Study groups are one of the best ways to survive college.
Talking through concepts and comparing notes with fellow students is a great way to make sure you understand the content. It can help you pick up on ideas you may have missed and give you access to someone who might understand the material better than you do.
(Plus, if your study group meets in the library, the stacks are a prime spot for grabbing a quick nap after an all-nighter!)
What does that have to do with data clean rooms, though?
Data clean rooms are a lot like attending a review session study group. Everyone brings their own notes to the session, but they also leave with insights that help them better understand those notes.
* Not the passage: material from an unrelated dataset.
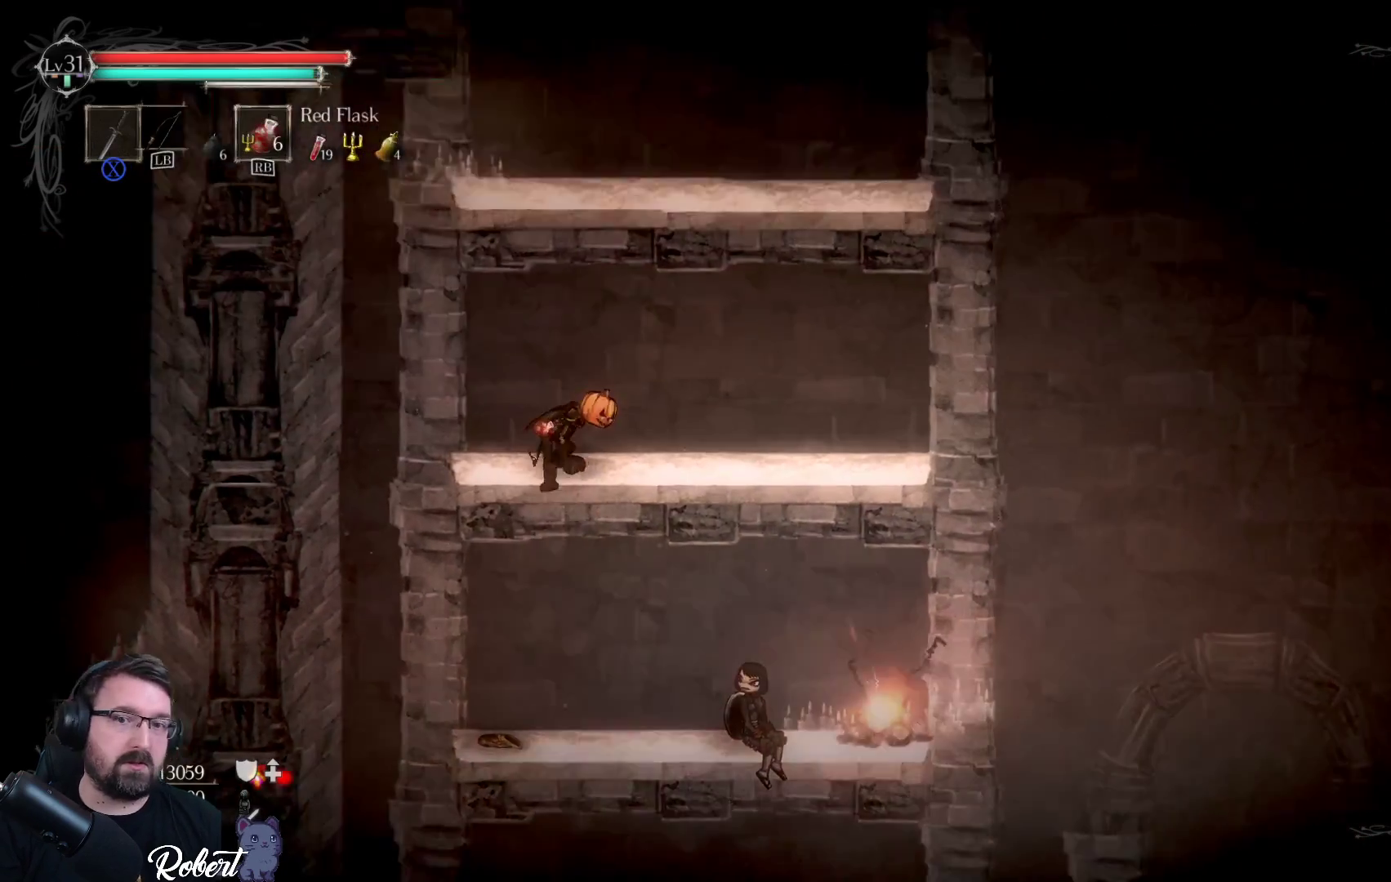
{"buttons": [], "left_stick": "center", "right_stick": "center", "events": [[33, "left_stick", "center"]]}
With third-party cookies being phased out and strict new privacy laws being passed every year, data clean rooms are a great way to maximize your marketing data while staying on top of privacy compliance and best practices.
What is a data clean room?
A clean room is an aggregated data set with strict privacy and usage controls. Companies can put their first-party data in a clean room and analyze the effectiveness of their outreach against data from other platforms or businesses.
The benefit of using a clean room is that it’s basically the Las Vegas of data brokering—what happens inside the clean room stays inside the clean room. The clean room company can’t see your customer-level data, and you can’t see any sensitive information about the comparison data.
How can using a clean room help my company?
Our economy’s reliance on all types of digital advertising means businesses need a privacy-friendly way to replace the data they previously obtained from cookies or tracking programs.
This is especially true now that privacy laws are increasingly holding companies liable for data breaches, even if it’s a vendor and not the actual data collector that’s hacked.
With their strict controls for preventing data leaks, clean rooms have created a new type of second-party data marketplace—one built on explicit permissions, unlike third-party companies that historically took significant liberties with consumer data. Because sensitive personal information is never transferred between clean rooms and end-users, this technology is a safer way for companies to share and analyze data in a controlled environment
Just like a study group partner who took notes the day you missed class, pooling data with multiple organizations will help you spot the gaps in your understanding of your audience. It will also help maximize the ROI of your first-party data collection program.
Supporting your privacy program
Keep in mind that if your company doesn’t already have a strong privacy program in place, a clean room won’t solve your problems.
Ask yourself the following questions:
- Do we understand the privacy laws and obligations we’re subject to? (There might be more than one.)
- Have we mapped our data so we thoroughly understand it?
- Do we have an accurate privacy policy that clearly describes our data collection practices?
- Do we have appropriate internal controls and cybersecurity measures to protect network and data access?
- What do our customers expect from how we handle and use their data?
- What’s the end goal for how the data is being used in the clean room?
If you can’t answer yes to all of those questions, you have some work to do before investing a lot in a clean room platform. Steps you can take include:
- Conducting a data inventory
- Reviewing your privacy policies and notices
- Performing a privacy risk assessment
- Implementing a preference center for customers
If you’ve taken the right privacy steps, a data clean room can help you maximize your data and improve your marketing without exposing your users to privacy risks.
Remember, though, privacy work is never truly done—each new law, each new data point, each new partnership should be evaluated against your current privacy program and incorporated with intention and strategy.